== Records for this task

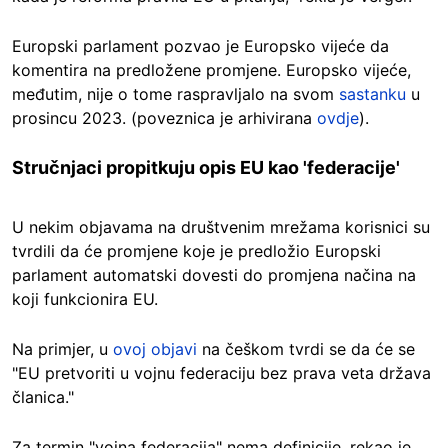
Europski parlament pozvao je Europsko vijeće da
komentira na predložene promjene. Europsko vijeće,
međutim, nije o tome raspravljalo na svom
sastanku
u
prosincu 2023. (poveznica je arhivirana
ovdje
).
Stručnjaci propitkuju opis EU kao 'federacije'
U nekim objavama na društvenim mrežama korisnici su
tvrdili da će promjene koje je predložio Europski
parlament automatski dovesti do promjena načina na
koji funkcionira EU.
Na primjer, u
ovoj objavi
na češkom tvrdi se da će se
"EU pretvoriti u vojnu federaciju bez prava veta država
članica."
Za termin "vojna federacija" nema definicije, rekao je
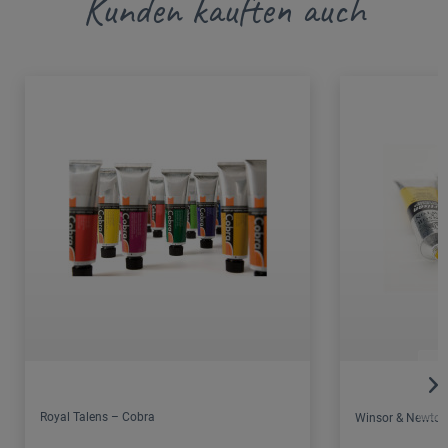
Kunden kauften auch
Royal Talens – Cobra
Winsor & Newton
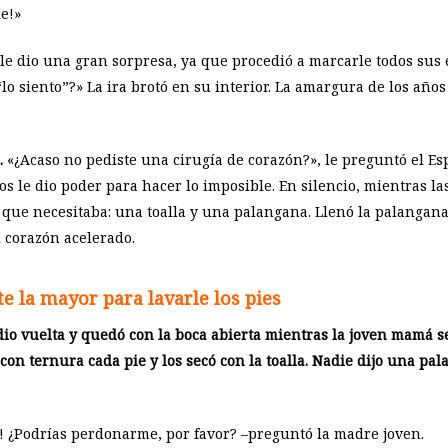
e!»
le dio una gran sorpresa, ya que procedió a marcarle todos sus 
o siento”?» La ira brotó en su interior. La amargura de los año
.
«¿Acaso no pediste una cirugía de corazón?», le preguntó el Espí
os le dio poder para hacer lo imposible. En silencio, mientras la
 que necesitaba: una toalla y una palangana. Llenó la palangana 
l corazón acelerado.
e la mayor para lavarle los pies
dio vuelta y quedó con la boca abierta mientras la joven mamá s
con ternura cada pie y los secó con la toalla. Nadie dijo una pala
 ¿Podrías perdonarme, por favor? –preguntó la madre joven.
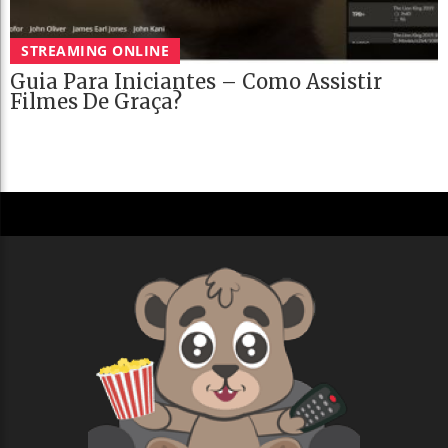
STREAMING ONLINE
Guia Para Iniciantes – Como Assistir
Filmes De Graça?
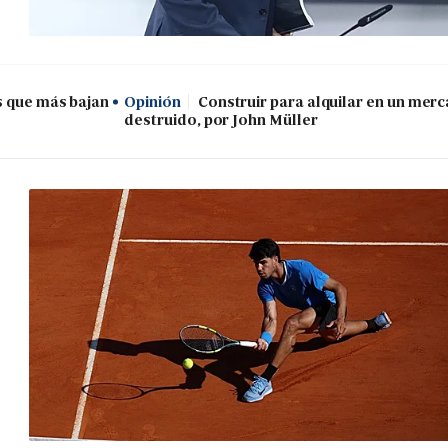
s que más bajan
Opinión
Construir para alquilar en un mer
destruido, por John Müller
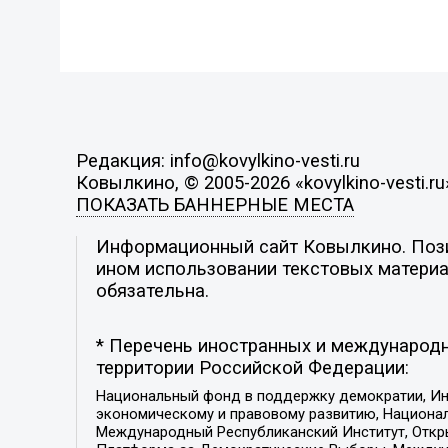
Редакция: info@kovylkino-vesti.ru
Ковылкино, © 2005-2026 «kovylkino-vesti.ru
ПОКАЗАТЬ БАННЕРНЫЕ МЕСТА
Информационный сайт Ковылкино. Позиц
ином использовании текстовых материал
обязательна.
* Перечень иностранных и международн
территории Российской Федерации:
Национальный фонд в поддержку демократии, Ин
экономическому и правовому развитию, Национ
Международный Республиканский Институт, Откры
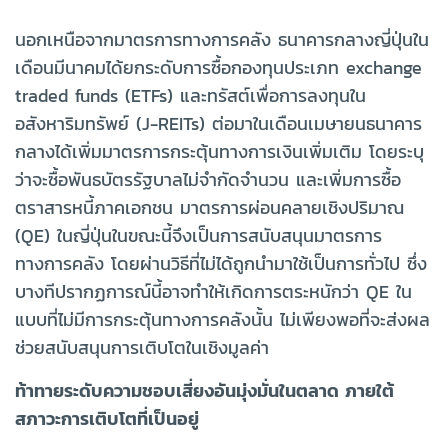
นอกเหนือจากมาตรการทางการคลัง ธนาคารกลางญี่ปุ่นใน
เดือนมีนาคมได้ยกระดับการซื้อกองทุนประเภท exchange
traded funds (ETFs) และทรัสต์เพื่อการลงทุนใน
อสังหาริมทรัพย์ (J-REITs) ต่อมาในเดือนเมษายนธนาคาร
กลางได้เพิ่มมาตรการกระตุ้นทางการเงินเพิ่มเติม โดยระบุ
ว่าจะซื้อพันธบัตรรัฐบาลไม่จำกัดจำนวน และเพิ่มการซื้อ
ตราสารหนี้ภาคเอกชน มาตรการผ่อนคลายเชิงปริมาณ
(QE) ในญี่ปุ่นในขณะนี้จึงเป็นการสนับสนุนมาตรการ
ทางการคลัง โดยผ่านวิธีที่ไม่ได้ถูกนำมาใช้เป็นการทั่วไป ซึ่ง
บางทีปรากฏการณ์นี้อาจทำให้เกิดการตระหนักว่า QE ใน
แบบที่ไม่มีการกระตุ้นทางการคลังนั้น ไม่เพียงพอที่จะส่งผล
ช่วยสนับสนุนการเติบโตในเชิงมูลค่า
ท้าทายระดับความชอบเสี่ยงอันมุ่งมั่นในตลาด ภายใต้
สภาวะการเติบโตที่เป็นอยู่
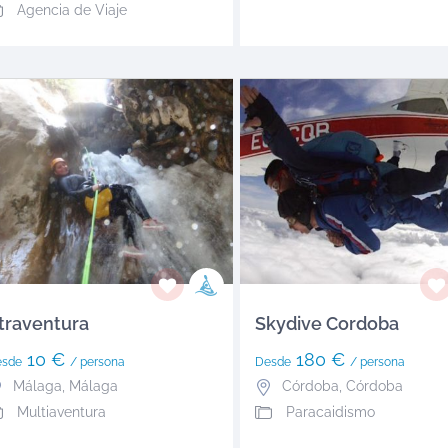
Agencia de Viaje
traventura
Skydive Cordoba
10 €
180 €
esde
/ persona
Desde
/ persona
Málaga
,
Málaga
Córdoba
,
Córdoba
Multiaventura
Paracaidismo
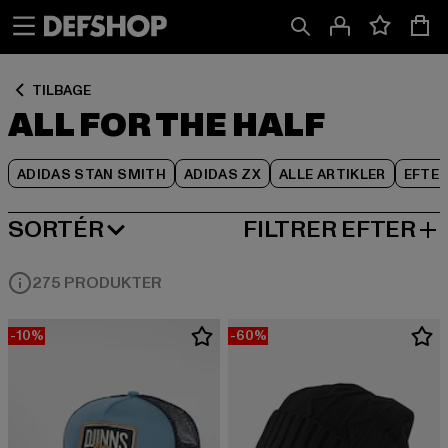
Spring
Spring
Spring
til
til
til
Indhold
Sidefod
Produktgitter
TILBAGE
ALL FOR THE HALF
ADIDAS STAN SMITH
ADIDAS ZX
ALLE ARTIKLER
EFTE
SORTÉR
FILTRER EFTER
MEST POPULÆRE
275 PRODUKTER
-10%
-60%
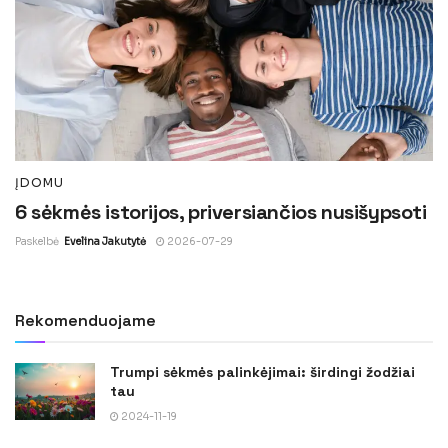
ĮDOMU
6 sėkmės istorijos, priversiančios nusišypsoti
Paskelbė
Evelina Jakutytė
2026-07-29
Rekomenduojame
Trumpi sėkmės palinkėjimai: širdingi žodžiai
tau
2024-11-19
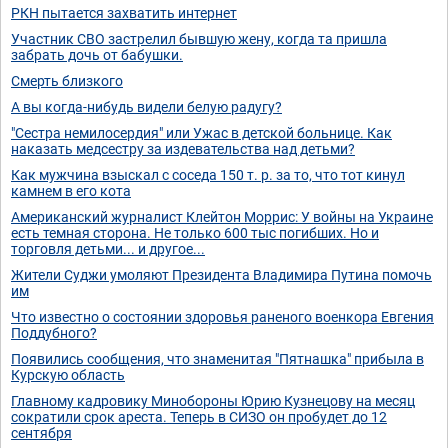
РКН пытается захватить интернет
Участник СВО застрелил бывшую жену, когда та пришла
забрать дочь от бабушки.
Смерть близкого
А вы когда-нибудь видели белую радугу?
"Сестра немилосердия" или Ужас в детской больнице. Как
наказать медсестру за издевательства над детьми?
Как мужчина взыскал с соседа 150 т. р. за то, что тот кинул
камнем в его кота
Американский журналист Клейтон Моррис: У войны на Украине
есть темная сторона. Не только 600 тыс погибших. Но и
торговля детьми... и другое...
Жители Суджи умоляют Президента Владимира Путина помочь
им
Что известно о состоянии здоровья раненого военкора Евгения
Поддубного?
Появились сообщения, что знаменитая "Пятнашка" прибыла в
Курскую область
Главному кадровику Минобороны Юрию Кузнецову на месяц
сократили срок ареста. Теперь в СИЗО он пробудет до 12
сентября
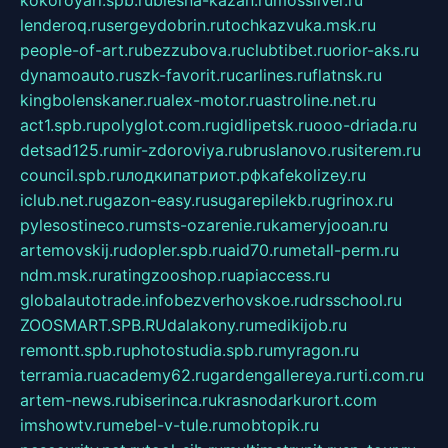
kokoroyari.spb.ru
blesna-kazan.ru
mossilver.ru
lenderoq.ru
sergeydobrin.ru
tochkazvuka.msk.ru
people-of-art.ru
bezzubova.ru
clubtibet.ru
orior-aks.ru
dynamoauto.ru
szk-favorit.ru
carlines.ru
flatnsk.ru
kingbolenskaner.ru
alex-motor.ru
astroline.net.ru
act1.spb.ru
polyglot.com.ru
gidlipetsk.ru
ooo-driada.ru
detsad125.ru
mir-zdoroviya.ru
bruslanovo.ru
siterem.ru
council.spb.ru
лодкипатриот.рф
kafekolizey.ru
iclub.net.ru
gazon-easy.ru
sugarepilekb.ru
grinox.ru
pylesostineco.ru
msts-ozarenie.ru
kameryjooan.ru
artemovskij.ru
dopler.spb.ru
aid70.ru
metall-perm.ru
ndm.msk.ru
ratingzooshop.ru
apiaccess.ru
globalautotrade.info
bezverhovskoe.ru
drsschool.ru
ZOOSMART.SPB.RU
dalakony.ru
medikijob.ru
remontt.spb.ru
photostudia.spb.ru
myragon.ru
terramia.ru
academy62.ru
gardengallereya.ru
rti.com.ru
artem-news.ru
biserinca.ru
krasnodarkurort.com
imshowtv.ru
mebel-v-tule.ru
mobtopik.ru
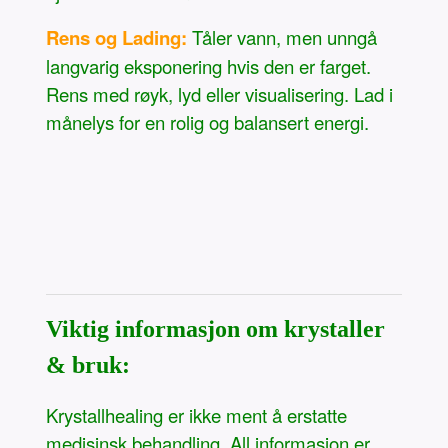
Rens og Lading:
Tåler vann, men unngå
langvarig eksponering hvis den er farget.
Rens med røyk, lyd eller visualisering. Lad i
månelys for en rolig og balansert energi.
Viktig informasjon om krystaller
& bruk:
Krystallhealing er ikke ment å erstatte
medisinsk behandling. All informasjon er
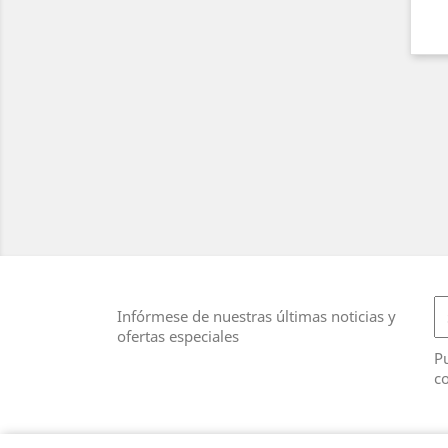
Infórmese de nuestras últimas noticias y
ofertas especiales
Pu
co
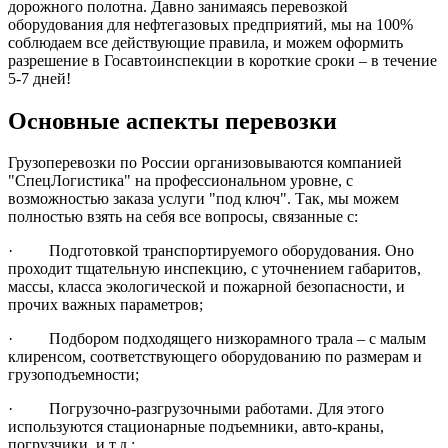
дорожного полотна. Давно занимаясь перевозкой
оборудования для нефтегазовых предприятий, мы на 100%
соблюдаем все действующие правила, и можем оформить
разрешение в Госавтоинспекции в короткие сроки – в течение
5-7 дней!
Основные аспекты перевозки
Грузоперевозки по России организовываются компанией
"СпецЛогистика" на профессиональном уровне, с
возможностью заказа услуги "под ключ". Так, мы можем
полностью взять на себя все вопросы, связанные с:
· Подготовкой транспортируемого оборудования. Оно
проходит тщательную инспекцию, с уточнением габаритов,
массы, класса экологической и пожарной безопасности, и
прочих важных параметров;
· Подбором подходящего низкорамного трала – с малым
клиренсом, соответствующего оборудованию по размерам и
грузоподъемности;
· Погрузочно-разгрузочными работами. Для этого
используются стационарные подъемники, авто-краны,
погрузчики, и т.д.;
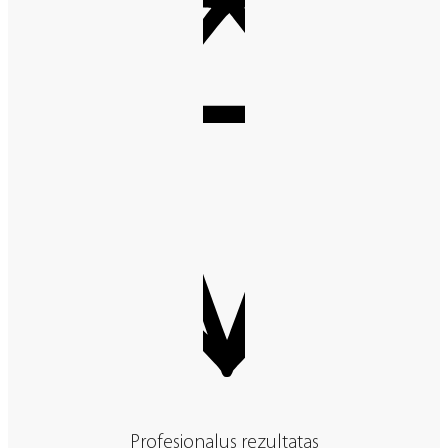
Profesionalus rezultatas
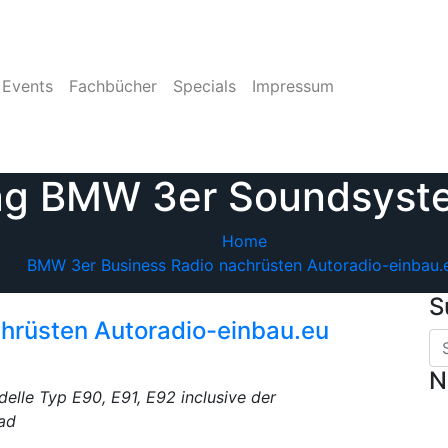
Events
Fachbücher
Specials
Impressum
ag BMW 3er Soundsyst
Home
BMW 3er Business Radio nachrüsten Autoradio-einbau.
S
hrüsten Autoradio-einbau.eu
N
elle Typ E90, E91, E92 inclusive der
ad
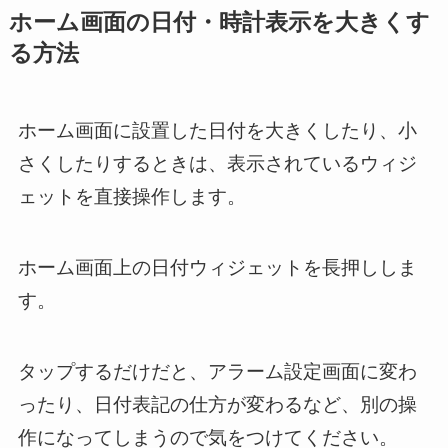
ホーム画面の日付・時計表示を大きくす
る方法
ホーム画面に設置した日付を大きくしたり、小
さくしたりするときは、表示されているウィジ
ェットを直接操作します。
ホーム画面上の日付ウィジェットを長押ししま
す。
タップするだけだと、アラーム設定画面に変わ
ったり、日付表記の仕方が変わるなど、別の操
作になってしまうので気をつけてください。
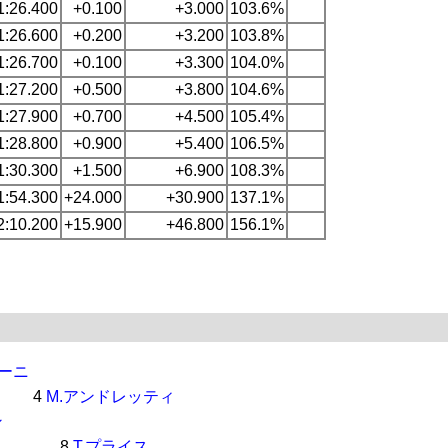
1:26.400
+0.100
+3.000
103.6%
1:26.600
+0.200
+3.200
103.8%
1:26.700
+0.100
+3.300
104.0%
1:27.200
+0.500
+3.800
104.6%
1:27.900
+0.700
+4.500
105.4%
1:28.800
+0.900
+5.400
106.5%
1:30.300
+1.500
+6.900
108.3%
1:54.300
+24.000
+30.900
137.1%
2:10.200
+15.900
+46.800
156.1%
ォーニ
4
M.アンドレッティ
ン
8
T.プライス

====

→ **Work order**:
Omitting all pictures, retype exactly the lines from the line containing "ホーム画面に設置した日付を大きくしたり、小" down to the last line above, both ends included.

→ **Problem solution**:
ホーム画面に設置した日付を大きくしたり、小
さくしたりするときは、表示されているウィジ
ェットを直接操作します。
ホーム画面上の日付ウィジェットを長押ししま
す。
タップするだけだと、アラーム設定画面に変わ
ったり、日付表記の仕方が変わるなど、別の操
作になってしまうので気をつけてください。
1:26.400
+0.100
+3.000
103.6%
1:26.600
+0.200
+3.200
103.8%
1:26.700
+0.100
+3.300
104.0%
1:27.200
+0.500
+3.800
104.6%
1:27.900
+0.700
+4.500
105.4%
1:28.800
+0.900
+5.400
106.5%
1:30.300
+1.500
+6.900
108.3%
1:54.300
+24.000
+30.900
137.1%
2:10.200
+15.900
+46.800
156.1%
ォーニ
4
M.アンドレッティ
ン
8
T.プライス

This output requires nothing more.